Five years to the day since Joe Schmidt brought Andy Farrell on board as his defence coach, his successor recruited a similarly influential assistant coach to his own backroom staff.
In January 2016, much was made of the fact that Paul O'Connell's retirement had left a quiet dressing room and that the former rugby league star, whose Lions tour speeches had become YouTube hits, would add some motivational oomph to proceedings.
Like Farrell, O'Connell has a name for rousing pre-game oration and at times his input on that front will be needed. But what the head coach wants from the former Ireland captain is his game knowledge, his empathy and his renowned attention to detail as he comes on board for the remainder of the World Cup cycle.
Just over a month after Farrell became a member of Schmidt's ticket in January 2016, O'Connell confirmed that he'd be retiring because of the hamstring injury he suffered at the 2015 World Cup.
His announcement came through the IRFU media channels and, while he has remained close to the performance side of the union in the years since, they have not been able to find a home for him.
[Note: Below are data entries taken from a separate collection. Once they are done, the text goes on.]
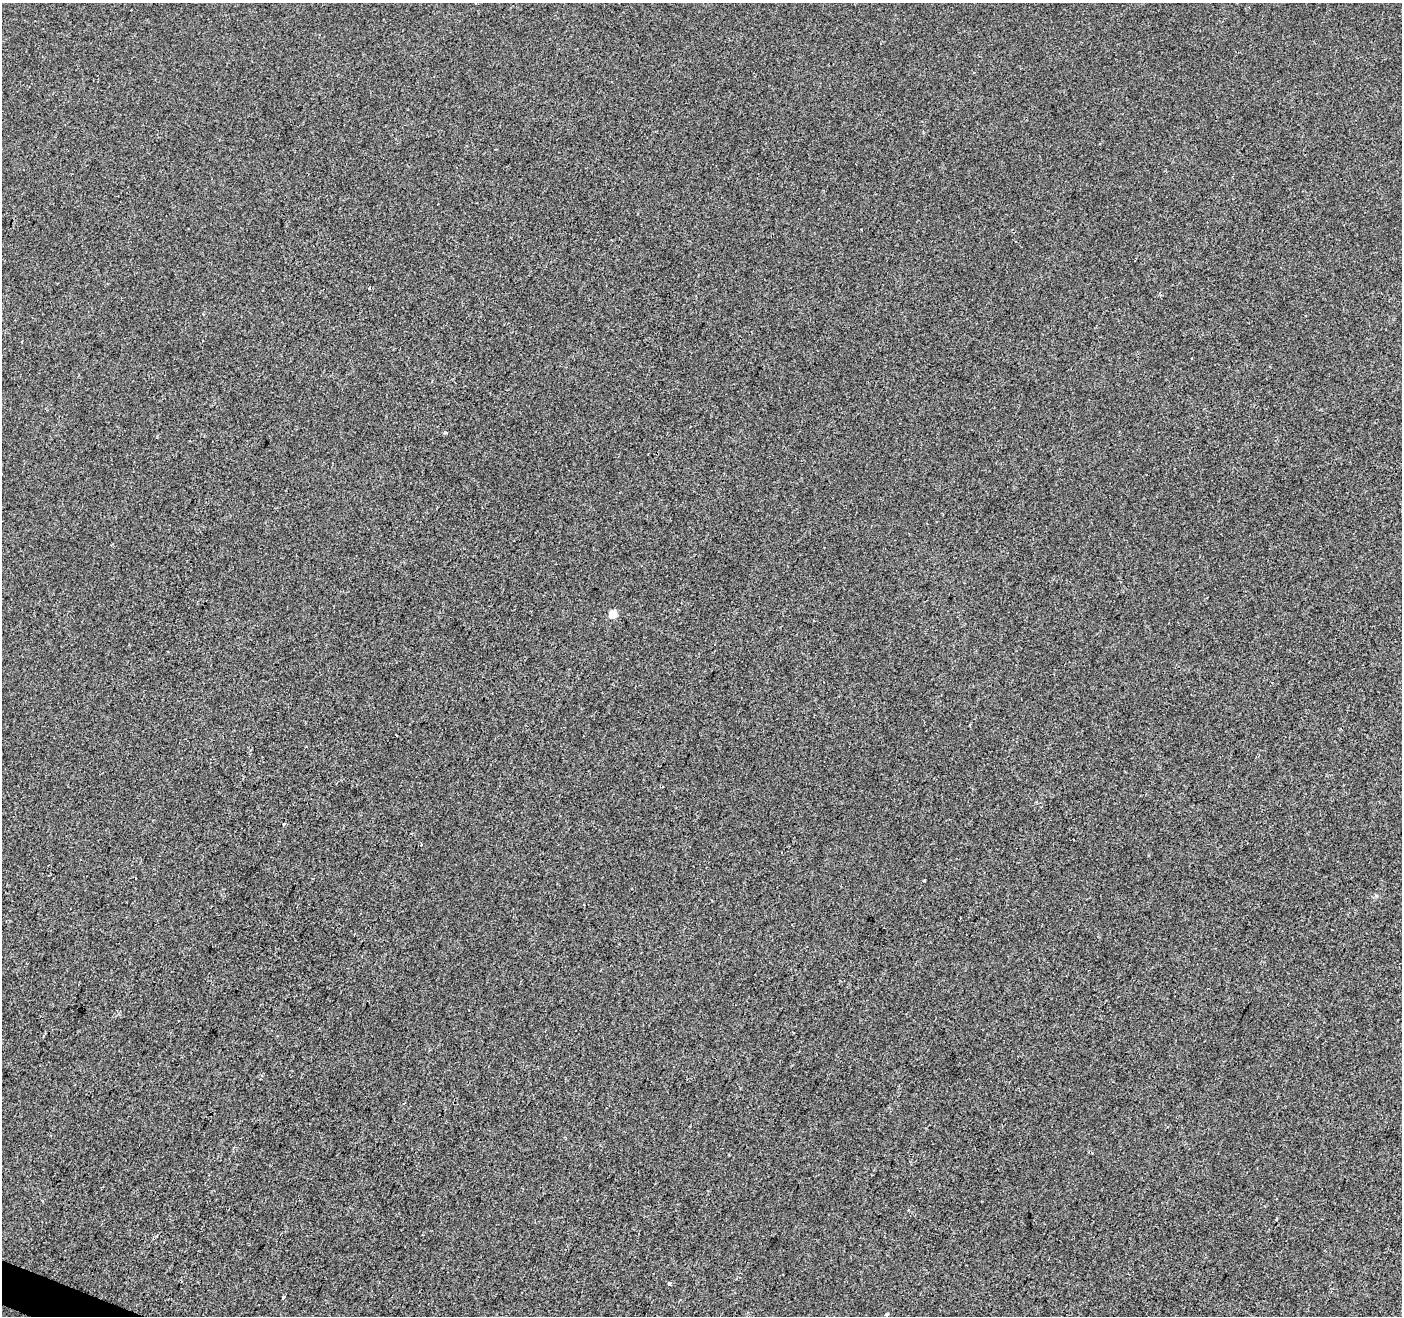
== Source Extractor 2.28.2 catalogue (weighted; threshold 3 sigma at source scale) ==
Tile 7 of 4 x 4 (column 3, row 2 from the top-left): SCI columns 2801-4200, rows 2834-4147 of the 5607 x 5732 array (HDU 1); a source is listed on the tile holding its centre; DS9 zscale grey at full resolution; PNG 1404 x 1318 px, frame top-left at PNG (2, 3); no overlay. Shown black and unused: <1% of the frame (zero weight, under 2 of 3 exposures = <1% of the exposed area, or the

He worked with the youngsters at Munster for a while, had a stint as forwards coach with the Ireland Under-20s and spent a season with Stade Francais. Last spring, he was brought in by Farrell to get a taste of things in the build-up to Ireland's loss to England at Twickenham.
Performance director David Nucifora spoke about not wanting to "waste a resource like Paul O'Connell", but there was a growing sense in the game that the year in Paris soured his experience.
With his young family, the all-consuming nature of the role appeared to concern a man for whom obsession was a trademark characteristic during his playing days.
With a variety of ambassadorships and business interests and his role with the BBC keeping him in touch with the game, he was in danger of slipping out of it completely until yesterday's announcement. Television's loss is Ireland's gain.
O'Connell's remit within the Irish set-up will primarily focus around the lineout.
With Rory Best retired and Devin Toner out of the picture, the set-piece struggled in 2020 and, while O'Connell can't go out and call things himself, his input in preparing the set-piece will be invaluable to the inexperienced players tasked with running things.
The most experienced lock in the set-up, Iain Henderson, is in danger of missing the Six Nations and, if he does, they will proceed with James Ryan leading the lineout with either Rob Herring or Ronan Kelleher throwing in.
Although Herring made his debut alongside O'Connell, he remains inexperienced at this level while the Leinster young gun is still raw.
With Simon Easterby juggling the lineout and defence, the team's set-piece was not at the level it had been at times under Schmidt.
Easterby can now focus on implementing the defensive system, while his old team-mate can bring his remarkable knowledge to the lineout.
For Ryan, O'Connell's presence will be invaluable as he looks to take the next step as a leader. Named captain when Johnny Sexton was out injured during the autumn, the 24-year-old at times looked burdened by the responsibility.
Having a 108-times-capped former Ireland and Lions captain who played in the same position will be huge for Ryan, while O'Connell's presence will also be a boon for Sexton who is close to his old skipper and will respect his input.
For Farrell, whose coaching ticket looked a little thin, the move is a shrewd one, but for Nucifora, this is an investment in Irish rugby's future.